DualPath: Breaking the Storage Bandwidth Bottleneck in Agentic LLM Inference

Abstract: The performance of multi-turn, agentic LLM inference is increasingly dominated by KV-Cache storage I/O rather than computation. In prevalent disaggregated architectures, loading the massive KV-Cache from external storage creates a fundamental imbalance: storage NICs on prefill engines become bandwidth-saturated, while those on decoding engines remain idle. This asymmetry severely constrains overall system throughput. We present DualPath, an inference system that breaks this bottleneck by introducing dual-path KV-Cache loading. Beyond the traditional storage-to-prefill path, DualPath enables a novel storage-to-decode path, in which the KV-Cache is loaded into decoding engines and then efficiently transferred to prefill engines via RDMA over the compute network.
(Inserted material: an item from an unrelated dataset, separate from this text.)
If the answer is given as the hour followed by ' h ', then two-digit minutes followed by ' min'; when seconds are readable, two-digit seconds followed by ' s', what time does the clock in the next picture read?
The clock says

DualPath combines this optimized data path -- which inherently avoids network congestion and avoids interference with latency-critical model execution communications -- with a global scheduler that dynamically balances load across prefill and decode engines. Our evaluation on three models with production agentic workloads demonstrates that DualPath improves offline inference throughput by up to 1.87$\times$ on our in-house inference system. It can also improve online serving throughput by an average factor of 1.96$\times$ without violating SLO.

• The paper presents a dual-path KV-Cache mechanism that reallocates storage I/O between prefill and decode engines to alleviate bottlenecks.
• It employs a global, workload-aware scheduler and innovative RDMA data transfer to optimize resource utilization and improve throughput by up to 1.87×.
• Experimental results validate enhanced latency stability, significant throughput gains, and scalable performance under multi-turn, agentic LLM workloads.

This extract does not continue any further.